What you will do ::
This exercise needs all of the entries set down again, exactly as they read.

Records shown ::
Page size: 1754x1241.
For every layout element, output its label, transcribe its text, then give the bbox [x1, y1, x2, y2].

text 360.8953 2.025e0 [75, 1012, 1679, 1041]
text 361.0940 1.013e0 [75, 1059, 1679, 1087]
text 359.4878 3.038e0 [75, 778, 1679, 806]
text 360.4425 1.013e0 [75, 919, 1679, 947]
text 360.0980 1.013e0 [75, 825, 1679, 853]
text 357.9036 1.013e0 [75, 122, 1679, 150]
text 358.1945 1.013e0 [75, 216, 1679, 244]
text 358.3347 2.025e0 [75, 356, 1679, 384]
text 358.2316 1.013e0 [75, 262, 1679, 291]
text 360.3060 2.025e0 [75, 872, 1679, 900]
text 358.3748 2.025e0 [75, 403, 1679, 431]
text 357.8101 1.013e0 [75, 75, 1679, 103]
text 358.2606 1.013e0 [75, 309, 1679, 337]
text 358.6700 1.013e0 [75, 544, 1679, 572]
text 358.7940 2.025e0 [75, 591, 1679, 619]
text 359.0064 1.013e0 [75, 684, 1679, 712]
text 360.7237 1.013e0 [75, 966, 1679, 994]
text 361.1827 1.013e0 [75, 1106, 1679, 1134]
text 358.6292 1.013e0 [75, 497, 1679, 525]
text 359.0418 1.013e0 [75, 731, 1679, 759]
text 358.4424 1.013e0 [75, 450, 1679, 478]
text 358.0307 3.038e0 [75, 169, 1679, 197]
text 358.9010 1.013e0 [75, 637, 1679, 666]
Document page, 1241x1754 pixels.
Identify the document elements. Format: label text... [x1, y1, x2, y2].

Result ::
Page size: 1754x1241.
For every layout element, output its label, transcribe its text, then give the bbox [x1, y1, x2, y2].

text 360.8953 2.025e0 [75, 1012, 1679, 1041]
text 361.0940 1.013e0 [75, 1059, 1679, 1087]
text 359.4878 3.038e0 [75, 778, 1679, 806]
text 360.4425 1.013e0 [75, 919, 1679, 947]
text 360.0980 1.013e0 [75, 825, 1679, 853]
text 357.9036 1.013e0 [75, 122, 1679, 150]
text 358.1945 1.013e0 [75, 216, 1679, 244]
text 358.3347 2.025e0 [75, 356, 1679, 384]
text 358.2316 1.013e0 [75, 262, 1679, 291]
text 360.3060 2.025e0 [75, 872, 1679, 900]
text 358.3748 2.025e0 [75, 403, 1679, 431]
text 357.8101 1.013e0 [75, 75, 1679, 103]
text 358.2606 1.013e0 [75, 309, 1679, 337]
text 358.6700 1.013e0 [75, 544, 1679, 572]
text 358.7940 2.025e0 [75, 591, 1679, 619]
text 359.0064 1.013e0 [75, 684, 1679, 712]
text 360.7237 1.013e0 [75, 966, 1679, 994]
text 361.1827 1.013e0 [75, 1106, 1679, 1134]
text 358.6292 1.013e0 [75, 497, 1679, 525]
text 359.0418 1.013e0 [75, 731, 1679, 759]
text 358.4424 1.013e0 [75, 450, 1679, 478]
text 358.0307 3.038e0 [75, 169, 1679, 197]
text 358.9010 1.013e0 [75, 637, 1679, 666]
Document page, 1241x1754 pixels.
Identify the document elements. Format: label text... [x1, y1, x2, y2].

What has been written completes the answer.